Recensione di “Delitto e castigo” di Fedor Dostoevskij

Fedor Dostoevskij, Delitto e castigo, Einaudi

Che cosa determina la moralità di un’azione? L’intenzione con la quale la si pianifica e poi la si mette in atto? Il fine, lo scopo che persegue? Le conseguenze cui approda? Le risposte della coscienza? E può, la coscienza, legittimamente dirsi giudice di quel che viene compiuto? Possono i suoi tormenti testimoniare la verità del male inflitto e i suoi silenzi esser prova d’innocenza?

È nella distanza che separa la disincarnata perfezione dell’idea dalla sua realizzazione che riposano il giusto e l’ingiusto? In una cornice di profonda miseria materiale, che è insieme materiale narrativo e angoscioso richiamo a una situazione personale, questi interrogativi stanno a fondamento di Delitto e castigo, una delle opere più note del grande romanziere russo Fedor Dostoevskij.
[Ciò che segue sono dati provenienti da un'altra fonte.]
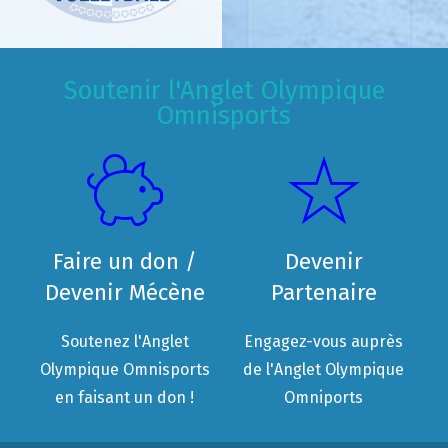
Soutenir l'Anglet Olympique
Omnisports
Faire un don /
Devenir
Devenir Mécène
Partenaire
Soutenez l'Anglet
Engagez-vous auprès
Olympique Omnisports
de l'Anglet Olympique
en faisant un don !
Omniports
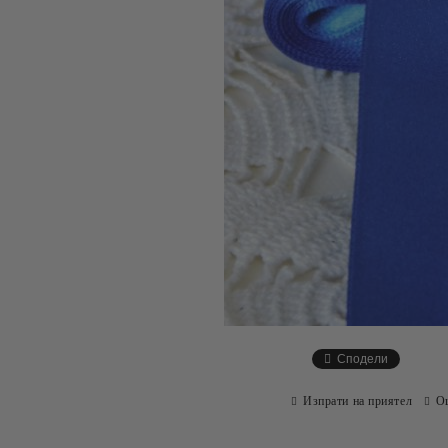
Сподели
Изпрати на приятел
О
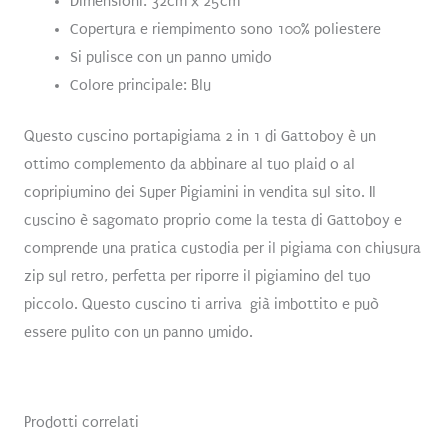
Dimensioni: 32cm x 25cm
Copertura e riempimento sono 100% poliestere
Si pulisce con un panno umido
Colore principale: Blu
Questo cuscino portapigiama 2 in 1 di Gattoboy è un
ottimo complemento da abbinare al tuo plaid o al
copripiumino dei Super Pigiamini in vendita sul sito. Il
cuscino è sagomato proprio come la testa di Gattoboy e
comprende una pratica custodia per il pigiama con chiusura
zip sul retro, perfetta per riporre il pigiamino del tuo
piccolo. Questo cuscino ti arriva già imbottito e può
essere pulito con un panno umido.
Prodotti correlati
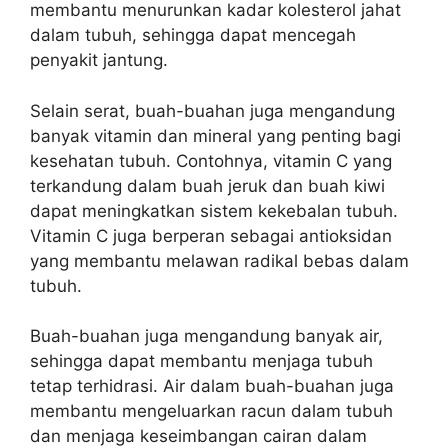
membantu menurunkan kadar kolesterol jahat
dalam tubuh, sehingga dapat mencegah
penyakit jantung.
Selain serat, buah-buahan juga mengandung
banyak vitamin dan mineral yang penting bagi
kesehatan tubuh. Contohnya, vitamin C yang
terkandung dalam buah jeruk dan buah kiwi
dapat meningkatkan sistem kekebalan tubuh.
Vitamin C juga berperan sebagai antioksidan
yang membantu melawan radikal bebas dalam
tubuh.
Buah-buahan juga mengandung banyak air,
sehingga dapat membantu menjaga tubuh
tetap terhidrasi. Air dalam buah-buahan juga
membantu mengeluarkan racun dalam tubuh
dan menjaga keseimbangan cairan dalam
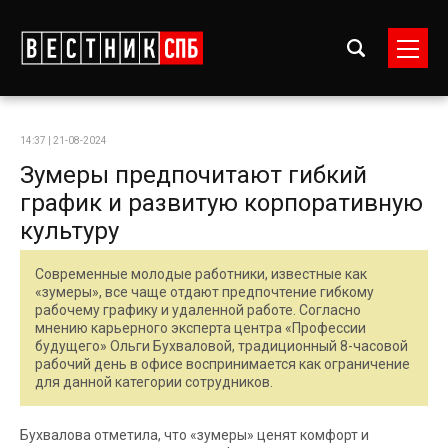
14:37 | 21-08-2024
Зумеры предпочитают гибкий
график и развитую корпоративную
культуру
Современные молодые работники, известные как
«зумеры», все чаще отдают предпочтение гибкому
рабочему графику и удаленной работе. Согласно
мнению карьерного эксперта центра «Профессии
будущего» Ольги Бухваловой, традиционный 8-часовой
рабочий день в офисе воспринимается как ограничение
для данной категории сотрудников.
Бухвалова отметила, что «зумеры» ценят комфорт и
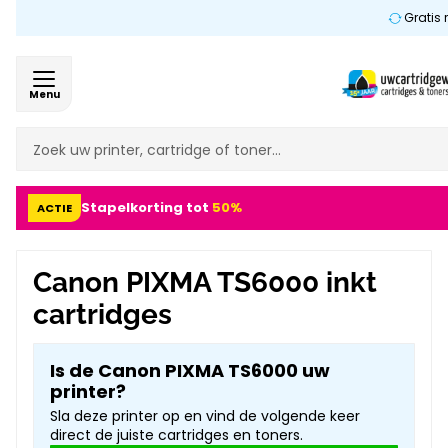
Gratis 
Menu
Stapelkorting tot
50%
ACTIE
Canon PIXMA TS6000 inkt
cartridges
Is de Canon PIXMA TS6000 uw
printer?
Sla deze printer op en vind de volgende keer
direct de juiste cartridges en toners.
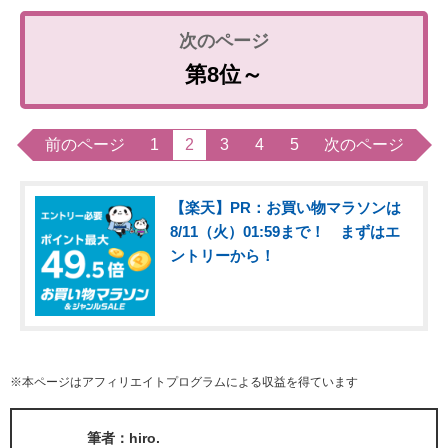
第8位～
前のページ
1
2
3
4
5
次のページ
【楽天】PR：お買い物マラソンは
8/11（火）01:59まで！ まずはエ
ントリーから！
※本ページはアフィリエイトプログラムによる収益を得ています
筆者：hiro.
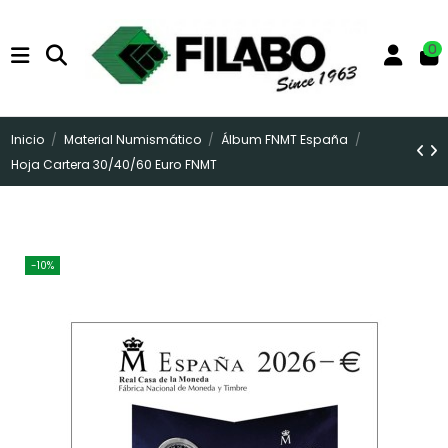
0
Inicio
Material Numismático
Álbum FNMT España
Hoja Cartera 30/40/60 Euro FNMT
-10%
Nella parabola esistenziale ed etica del protagonista, il giovane studente Raskol’nikov, che, colmo di amaro risentimento, senza sosta si dibatte in oscuri pensieri, dove si confondono, come in un delirio, rivendicazioni di giustizia sociale e violenti desideri di rivincita e affermazione, l’autore disegna quella di un’intera generazione; Dostoevskij guarda alla Russia del suo tempo, incendiata da nuove teorie, vibrante d’entusiasmo e piena di paura, attratta dalla radicalità spavalda del nichilismo e timorosa di perdere il proprio ancestrale legame con la terra, con l’essenzialità del sapere contadino, con la memoria ruvida e sincera del popolo.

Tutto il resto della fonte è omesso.